> [Task description]
Format the rows as a Markdown table with the columns Number and Line. Start with the line containing "10.5 to 11.0" and go on through the line containing "Reading left to", skipping blank lines and any pictures.
■ ■ ■ ■
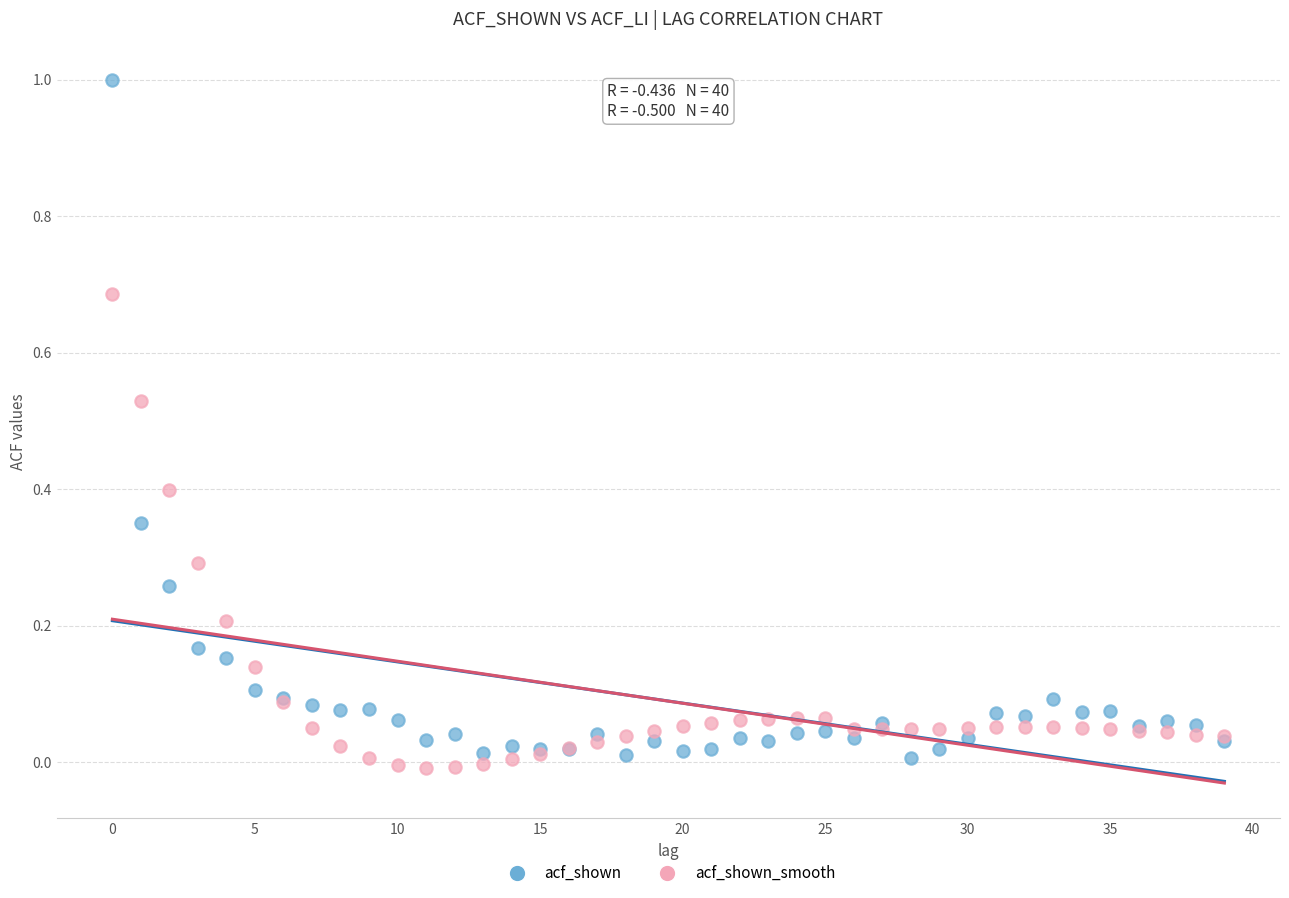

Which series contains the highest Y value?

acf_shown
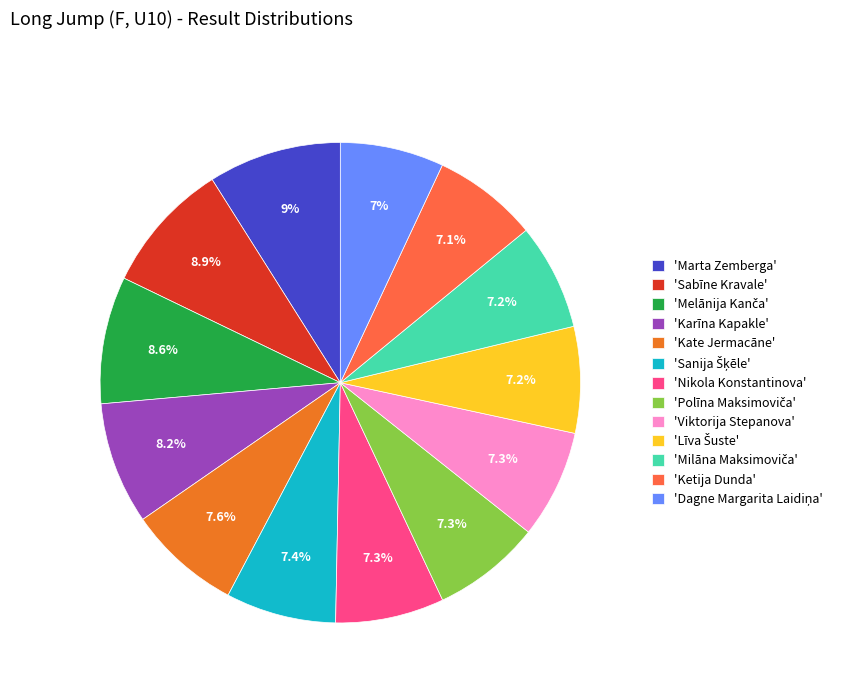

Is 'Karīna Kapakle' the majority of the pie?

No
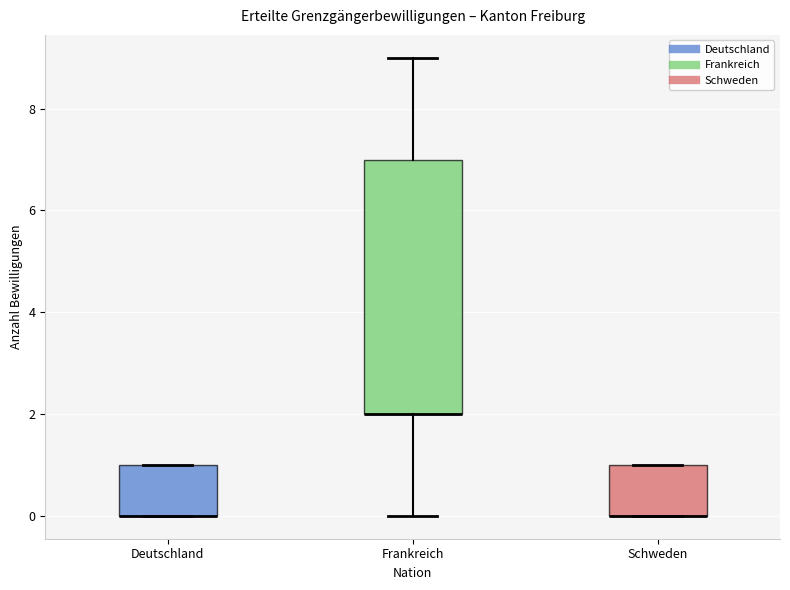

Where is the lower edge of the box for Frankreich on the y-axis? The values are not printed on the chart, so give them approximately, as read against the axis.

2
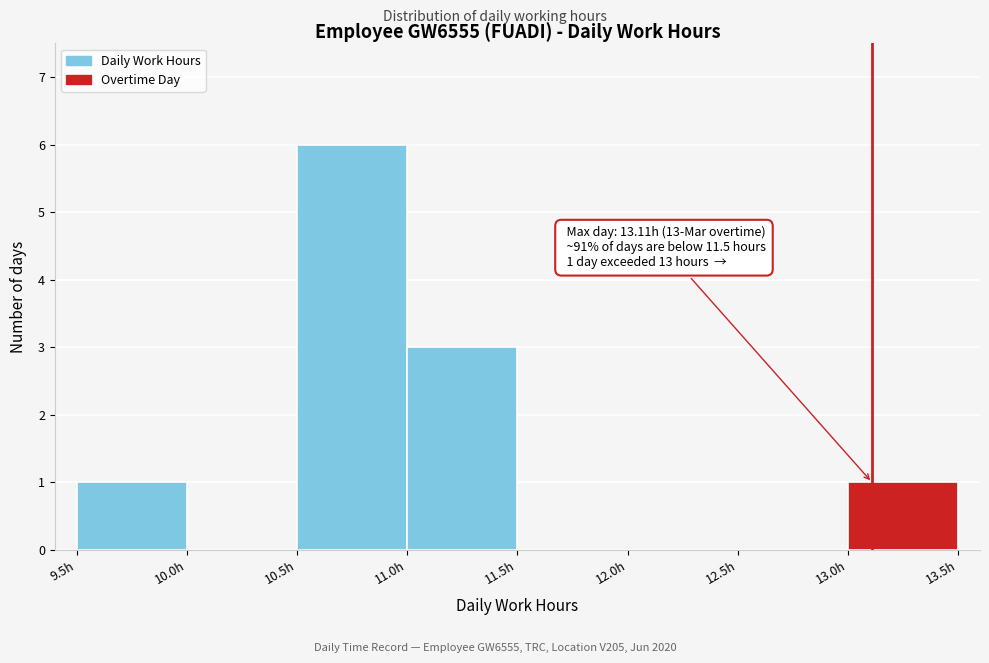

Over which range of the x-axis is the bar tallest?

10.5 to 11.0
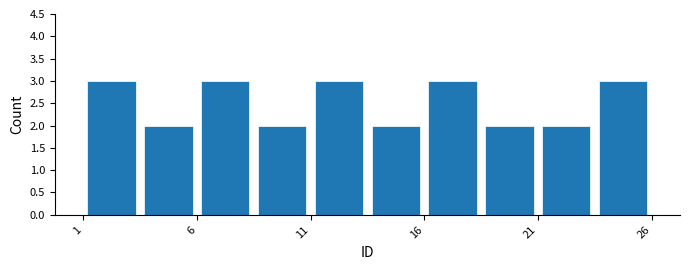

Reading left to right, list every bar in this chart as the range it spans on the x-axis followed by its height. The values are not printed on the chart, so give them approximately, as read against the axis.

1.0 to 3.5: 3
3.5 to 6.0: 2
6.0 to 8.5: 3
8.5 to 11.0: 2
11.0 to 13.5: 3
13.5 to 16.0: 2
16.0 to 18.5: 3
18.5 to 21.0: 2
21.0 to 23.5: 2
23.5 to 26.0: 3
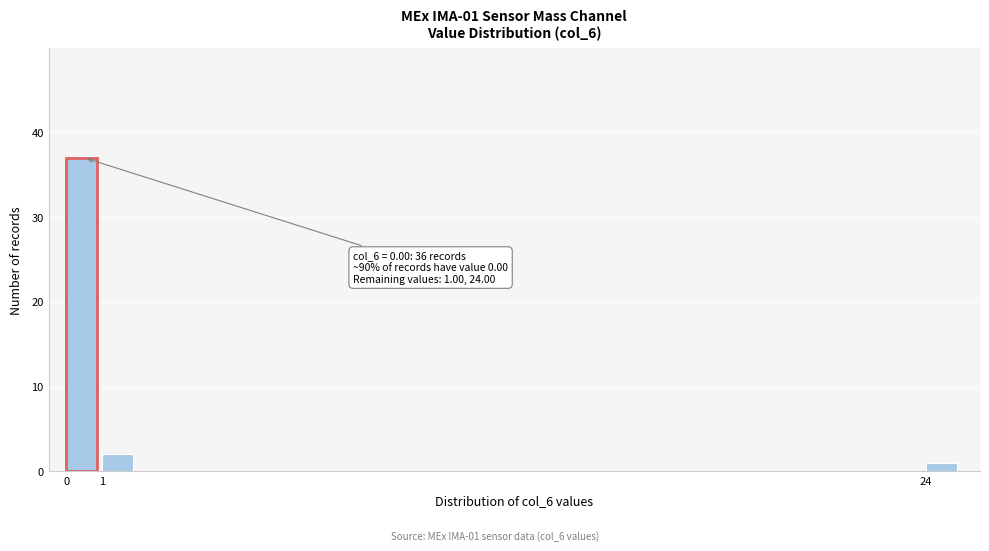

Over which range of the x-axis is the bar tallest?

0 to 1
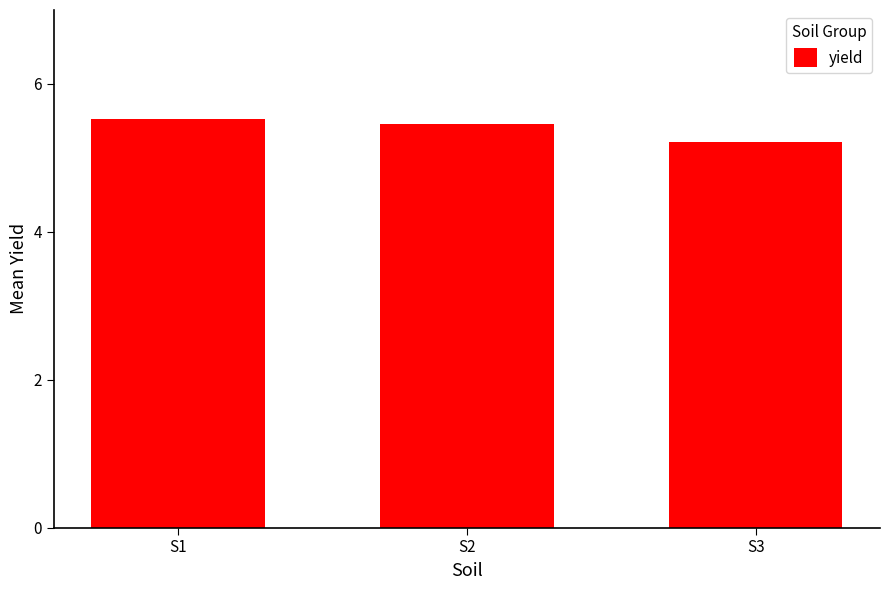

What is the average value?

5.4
■ ■ ■ ■
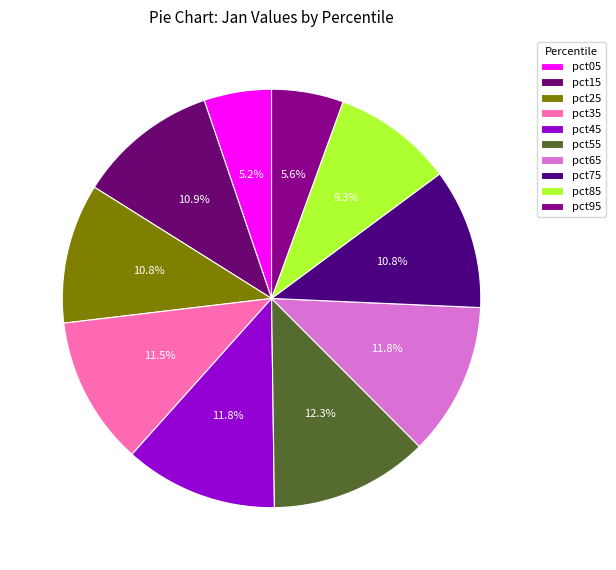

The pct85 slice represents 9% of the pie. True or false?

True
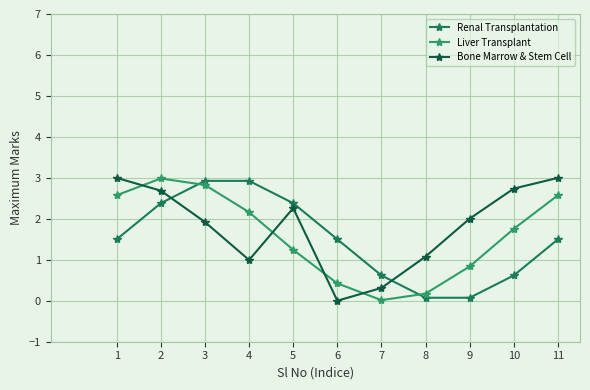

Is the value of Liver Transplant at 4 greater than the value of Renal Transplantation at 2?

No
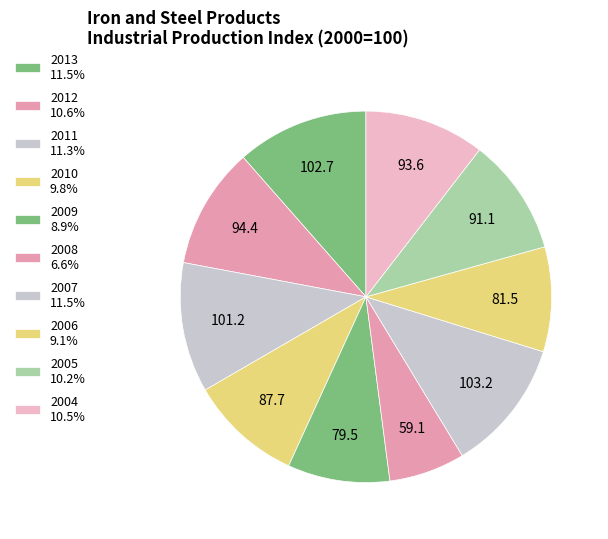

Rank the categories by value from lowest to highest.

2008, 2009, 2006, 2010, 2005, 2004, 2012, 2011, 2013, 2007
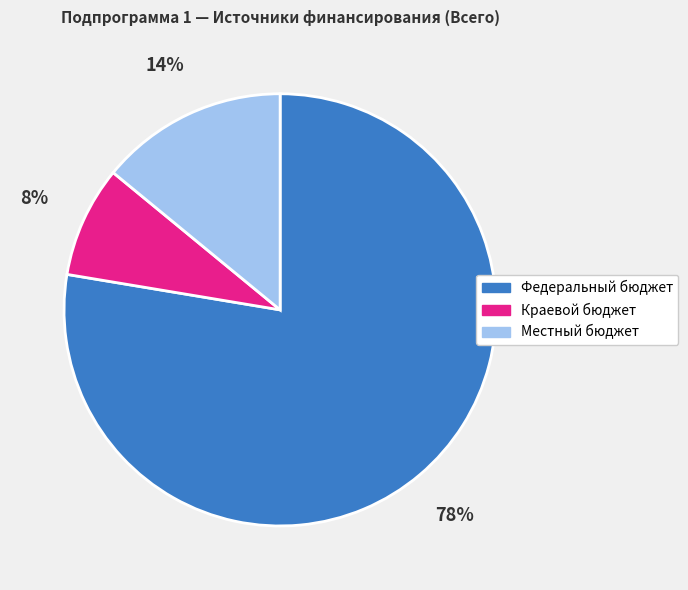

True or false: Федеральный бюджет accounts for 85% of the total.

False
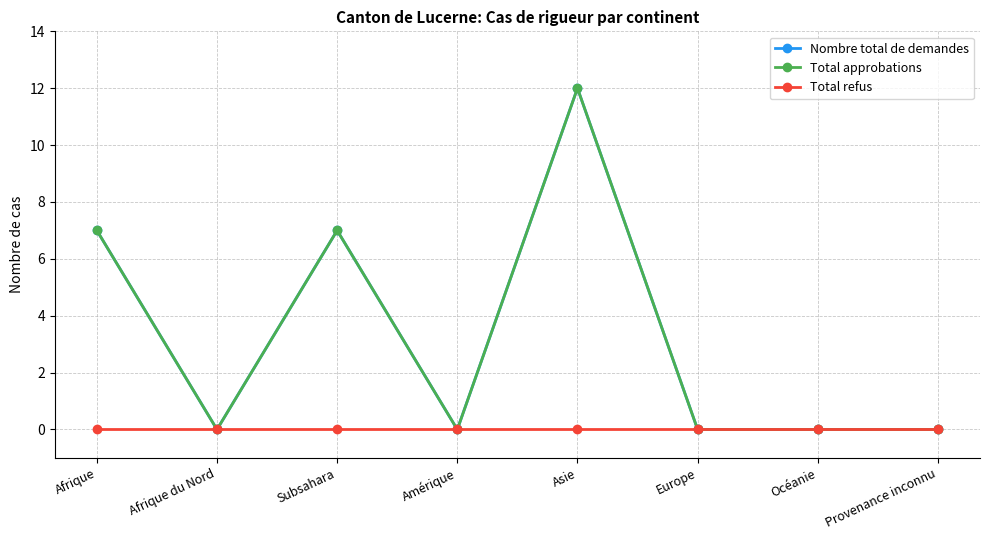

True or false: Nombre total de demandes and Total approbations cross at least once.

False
■ ■ ■ ■
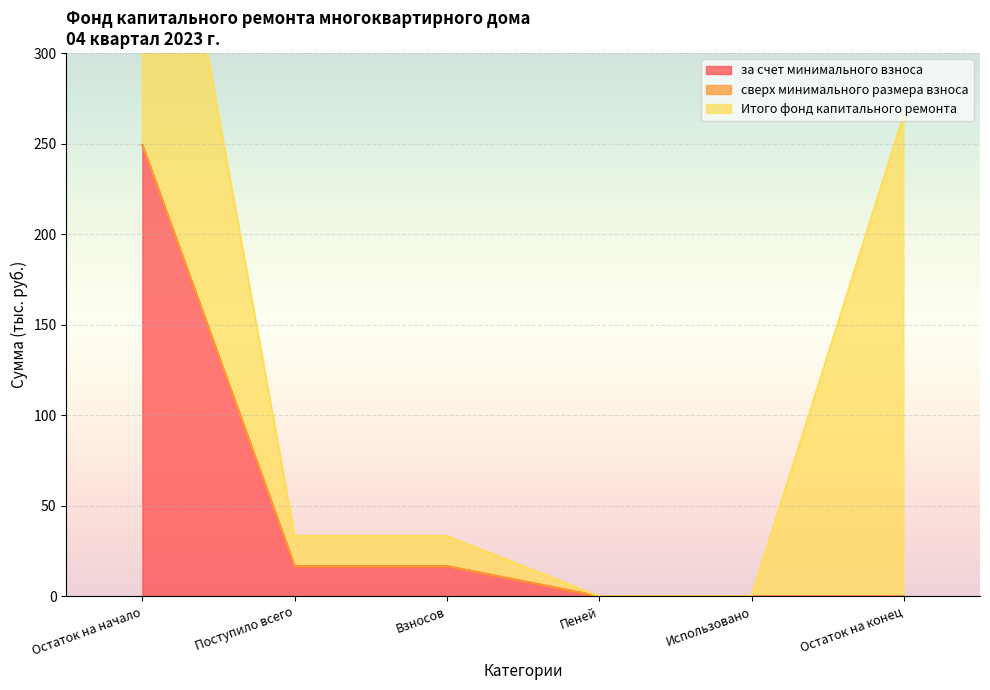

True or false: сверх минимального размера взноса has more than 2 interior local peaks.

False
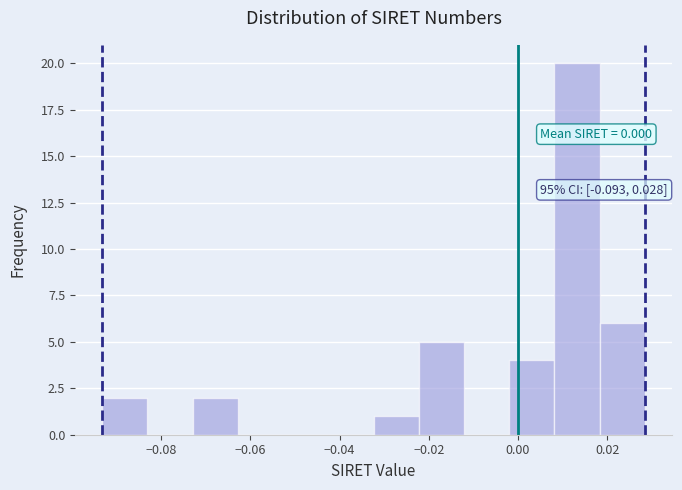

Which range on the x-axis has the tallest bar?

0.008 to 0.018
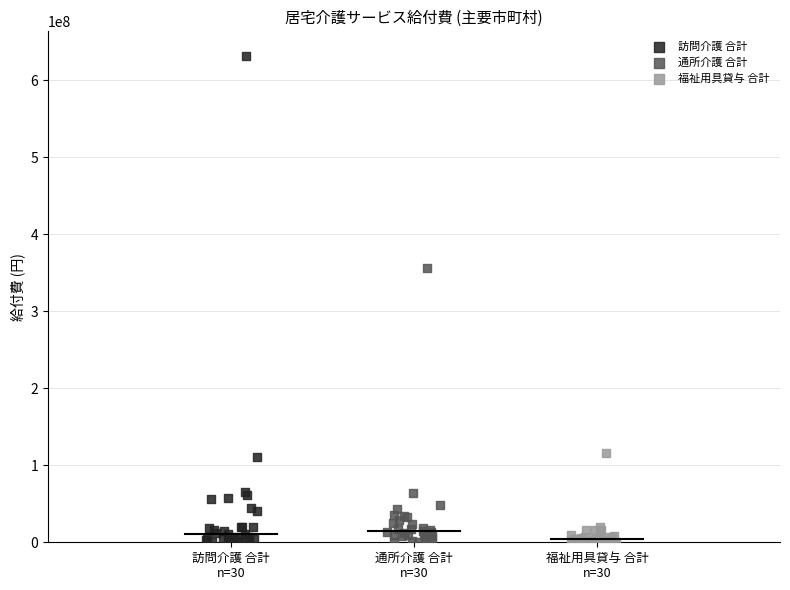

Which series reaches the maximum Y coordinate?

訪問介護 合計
■ ■ ■ ■
> [Your response]
| Number | Line |
|---|---|
| 1 | 10.5 to 11.0 |
| 2 | Reading left to right, list every bar in this chart as the range it spans on the x-axis followed by its height. The values are not printed on the chart, so give them approximately, as read against the axis. |